▶ **Action item**: Each line of the data must be given back verbatim, with pictures removed.

▶ **Provided records**:
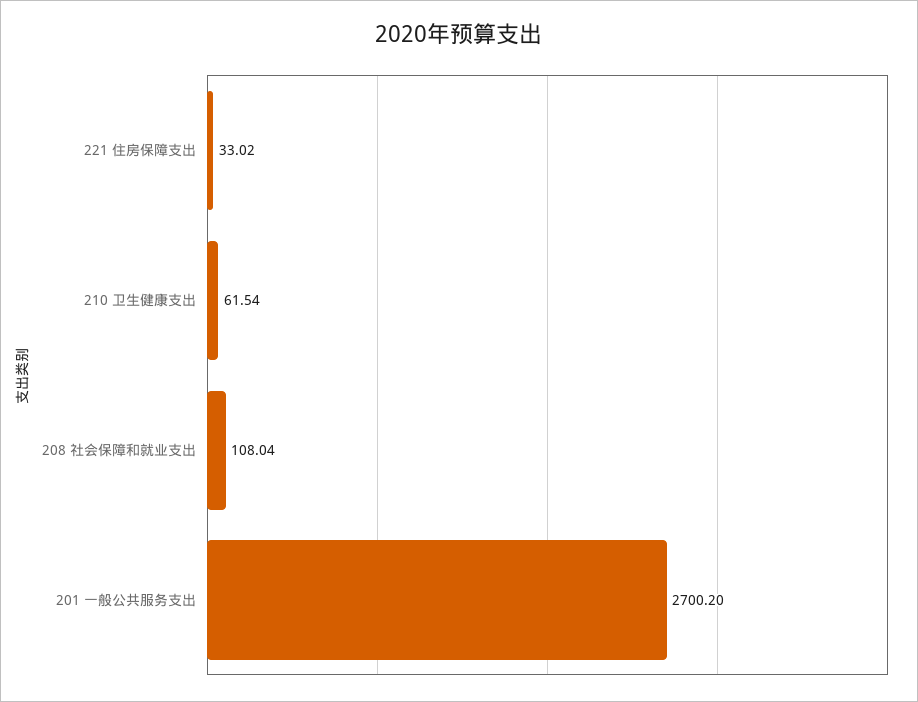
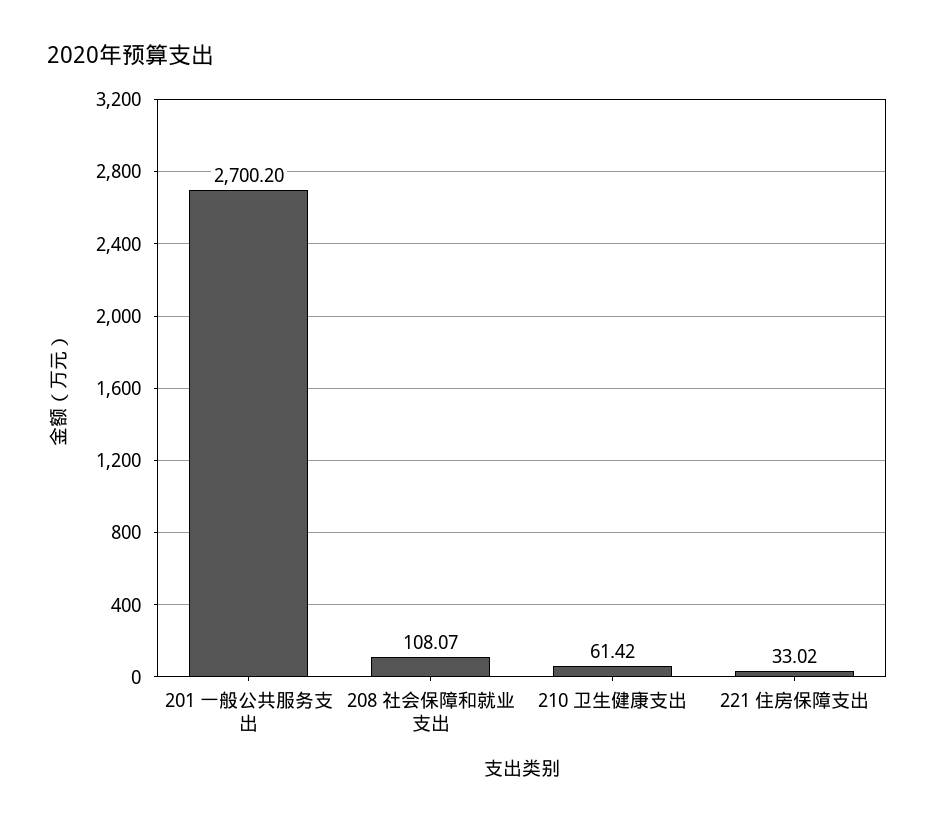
  {
    "221 住房保障支出": 33.02,
-   "210 卫生健康支出": 61.54,
+   "210 卫生健康支出": 61.42,
-   "208 社会保障和就业支出": 108.04,
+   "208 社会保障和就业支出": 108.07,
    "201 一般公共服务支出": 2700.2
  }

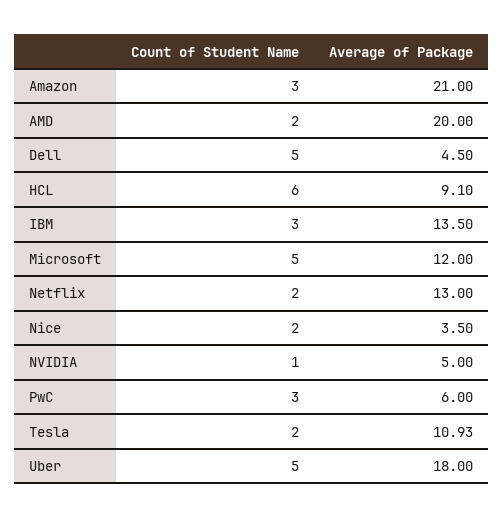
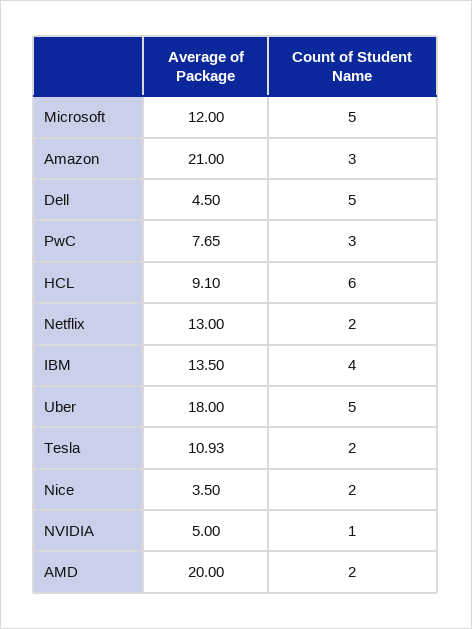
  {
    "Count of Student Name": {
      "Amazon": 3,
      "AMD": 2,
      "Dell": 5,
      "HCL": 6,
-     "IBM": 3,
+     "IBM": 4,
      "Microsoft": 5,
      "Netflix": 2,
      "Nice": 2,
      "NVIDIA": 1,
      "PwC": 3,
      "Tesla": 2,
      "Uber": 5
    },
    "Average of Package": {
      "Amazon": 21,
      "AMD": 20,
      "Dell": 4.5,
      "HCL": 9.1,
      "IBM": 13.5,
      "Microsoft": 12,
      "Netflix": 13,
      "Nice": 3.5,
      "NVIDIA": 5,
-     "PwC": 6,
+     "PwC": 7.65,
      "Tesla": 10.93,
      "Uber": 18
    }
  }

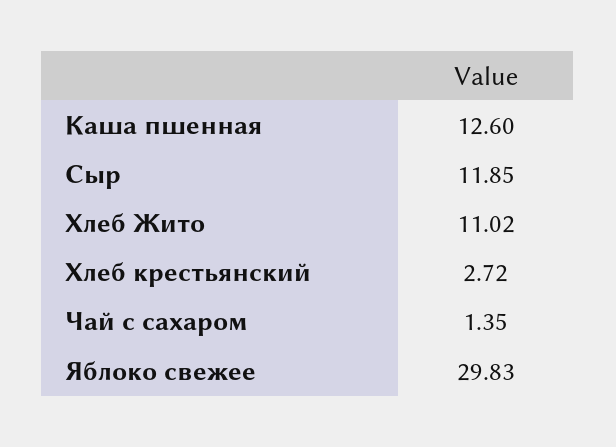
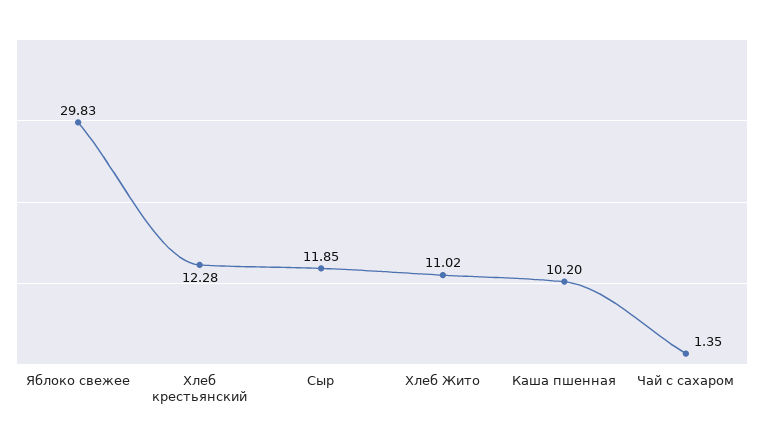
  {
-   "Каша пшенная": 12.6,
+   "Каша пшенная": 10.2,
    "Сыр": 11.85,
    "Хлеб Жито": 11.02,
-   "Хлеб крестьянский": 2.72,
+   "Хлеб крестьянский": 12.28,
    "Чай с сахаром": 1.35,
    "Яблоко свежее": 29.83
  }

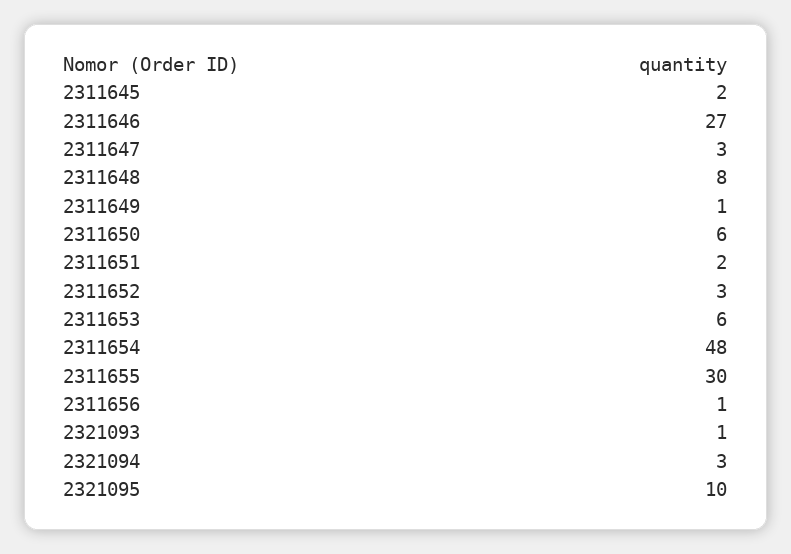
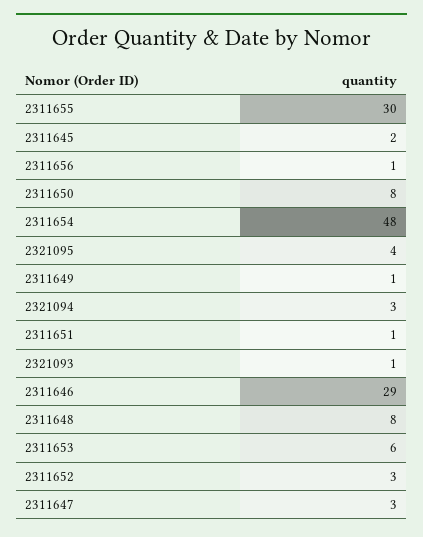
  {
    "2311645": 2,
-   "2311646": 27,
+   "2311646": 29,
    "2311647": 3,
    "2311648": 8,
    "2311649": 1,
-   "2311650": 6,
+   "2311650": 8,
-   "2311651": 2,
+   "2311651": 1,
    "2311652": 3,
    "2311653": 6,
    "2311654": 48,
    "2311655": 30,
    "2311656": 1,
    "2321093": 1,
    "2321094": 3,
-   "2321095": 10
+   "2321095": 4
  }

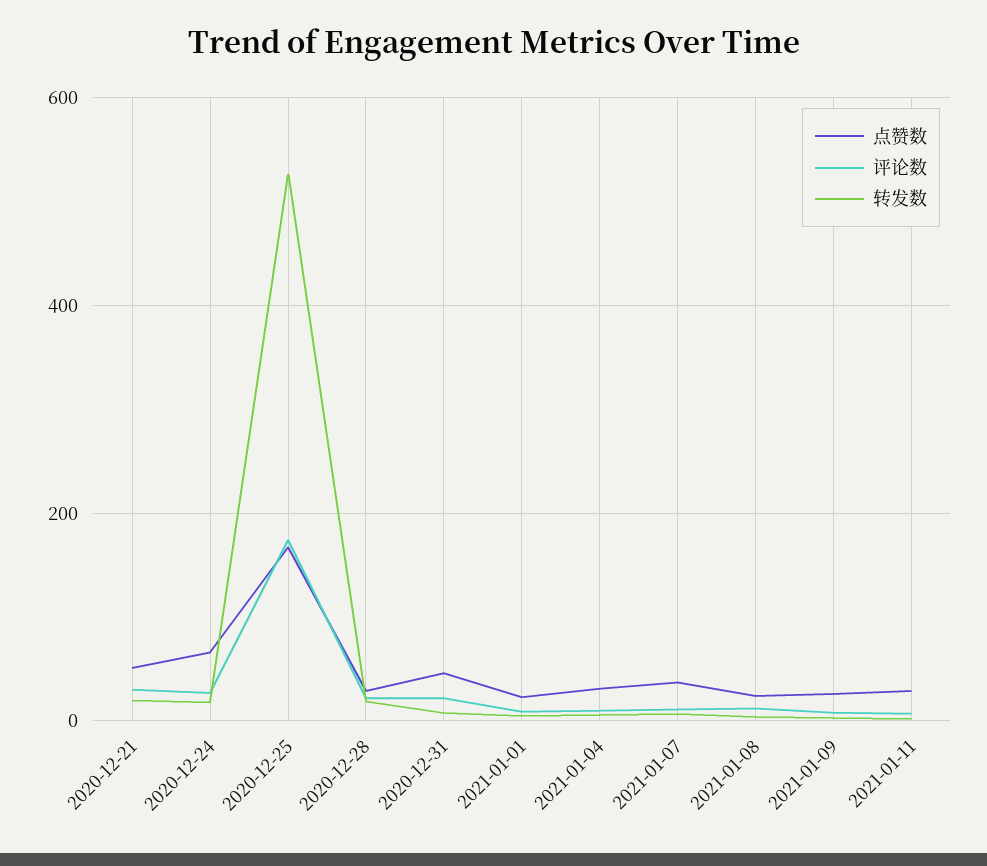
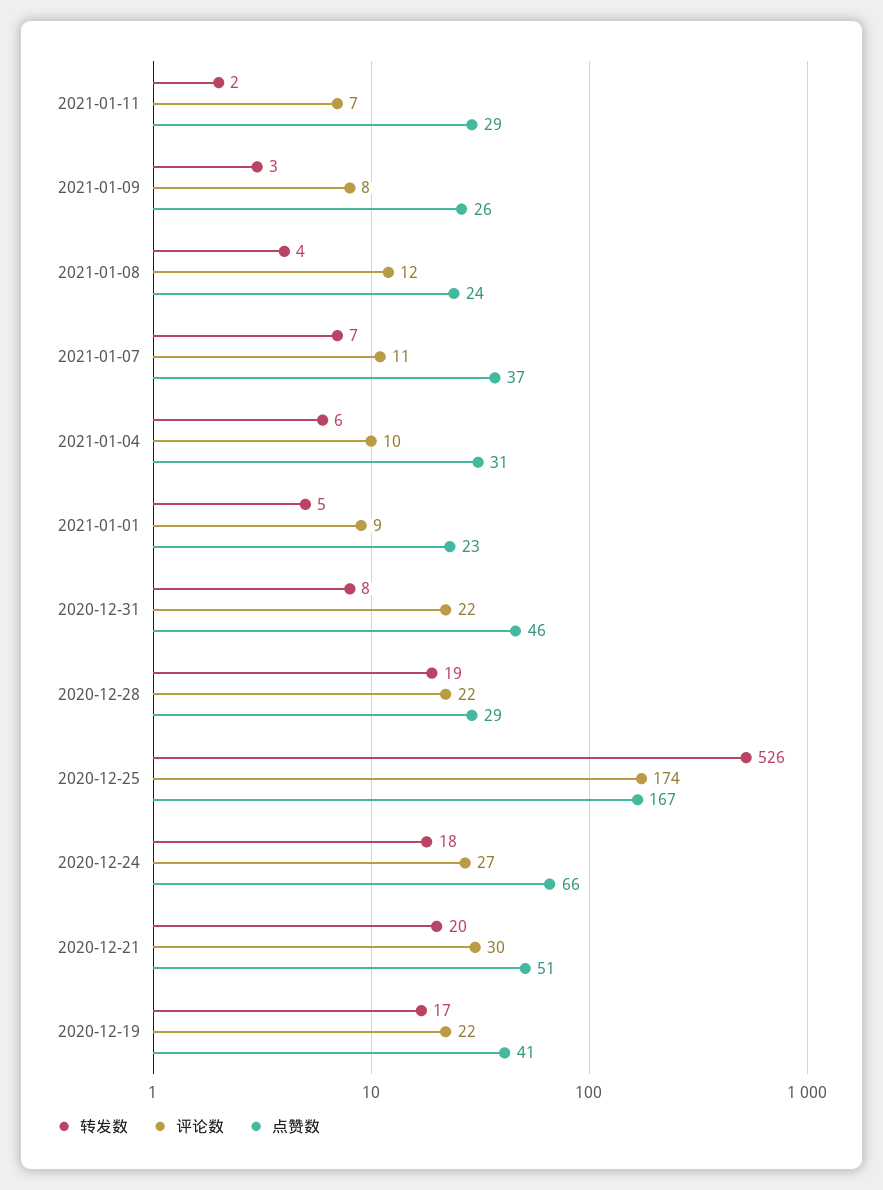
  {
    "点赞数": {
      "2020-12-21": 51,
      "2020-12-24": 66,
      "2020-12-25": 167,
      "2020-12-28": 29,
      "2020-12-31": 46,
      "2021-01-01": 23,
      "2021-01-04": 31,
      "2021-01-07": 37,
      "2021-01-08": 24,
      "2021-01-09": 26,
-     "2021-01-11": 29
+     "2021-01-11": 29,
+     "2020-12-19": 41
    },
    "评论数": {
      "2020-12-21": 30,
      "2020-12-24": 27,
      "2020-12-25": 174,
      "2020-12-28": 22,
      "2020-12-31": 22,
      "2021-01-01": 9,
      "2021-01-04": 10,
      "2021-01-07": 11,
      "2021-01-08": 12,
      "2021-01-09": 8,
-     "2021-01-11": 7
+     "2021-01-11": 7,
+     "2020-12-19": 22
    },
    "转发数": {
      "2020-12-21": 20,
      "2020-12-24": 18,
      "2020-12-25": 526,
      "2020-12-28": 19,
      "2020-12-31": 8,
      "2021-01-01": 5,
      "2021-01-04": 6,
      "2021-01-07": 7,
      "2021-01-08": 4,
      "2021-01-09": 3,
-     "2021-01-11": 2
+     "2021-01-11": 2,
+     "2020-12-19": 17
    }
  }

▶ **Reply to the task**:
  {
    "221 住房保障支出": 33.02,
-   "210 卫生健康支出": 61.54,
+   "210 卫生健康支出": 61.42,
-   "208 社会保障和就业支出": 108.04,
+   "208 社会保障和就业支出": 108.07,
    "201 一般公共服务支出": 2700.2
  }

  {
    "Count of Student Name": {
      "Amazon": 3,
      "AMD": 2,
      "Dell": 5,
      "HCL": 6,
-     "IBM": 3,
+     "IBM": 4,
      "Microsoft": 5,
      "Netflix": 2,
      "Nice": 2,
      "NVIDIA": 1,
      "PwC": 3,
      "Tesla": 2,
      "Uber": 5
    },
    "Average of Package": {
      "Amazon": 21,
      "AMD": 20,
      "Dell": 4.5,
      "HCL": 9.1,
      "IBM": 13.5,
      "Microsoft": 12,
      "Netflix": 13,
      "Nice": 3.5,
      "NVIDIA": 5,
-     "PwC": 6,
+     "PwC": 7.65,
      "Tesla": 10.93,
      "Uber": 18
    }
  }

  {
-   "Каша пшенная": 12.6,
+   "Каша пшенная": 10.2,
    "Сыр": 11.85,
    "Хлеб Жито": 11.02,
-   "Хлеб крестьянский": 2.72,
+   "Хлеб крестьянский": 12.28,
    "Чай с сахаром": 1.35,
    "Яблоко свежее": 29.83
  }

  {
    "2311645": 2,
-   "2311646": 27,
+   "2311646": 29,
    "2311647": 3,
    "2311648": 8,
    "2311649": 1,
-   "2311650": 6,
+   "2311650": 8,
-   "2311651": 2,
+   "2311651": 1,
    "2311652": 3,
    "2311653": 6,
    "2311654": 48,
    "2311655": 30,
    "2311656": 1,
    "2321093": 1,
    "2321094": 3,
-   "2321095": 10
+   "2321095": 4
  }

  {
    "点赞数": {
      "2020-12-21": 51,
      "2020-12-24": 66,
      "2020-12-25": 167,
      "2020-12-28": 29,
      "2020-12-31": 46,
      "2021-01-01": 23,
      "2021-01-04": 31,
      "2021-01-07": 37,
      "2021-01-08": 24,
      "2021-01-09": 26,
-     "2021-01-11": 29
+     "2021-01-11": 29,
+     "2020-12-19": 41
    },
    "评论数": {
      "2020-12-21": 30,
      "2020-12-24": 27,
      "2020-12-25": 174,
      "2020-12-28": 22,
      "2020-12-31": 22,
      "2021-01-01": 9,
      "2021-01-04": 10,
      "2021-01-07": 11,
      "2021-01-08": 12,
      "2021-01-09": 8,
-     "2021-01-11": 7
+     "2021-01-11": 7,
+     "2020-12-19": 22
    },
    "转发数": {
      "2020-12-21": 20,
      "2020-12-24": 18,
      "2020-12-25": 526,
      "2020-12-28": 19,
      "2020-12-31": 8,
      "2021-01-01": 5,
      "2021-01-04": 6,
      "2021-01-07": 7,
      "2021-01-08": 4,
      "2021-01-09": 3,
-     "2021-01-11": 2
+     "2021-01-11": 2,
+     "2020-12-19": 17
    }
  }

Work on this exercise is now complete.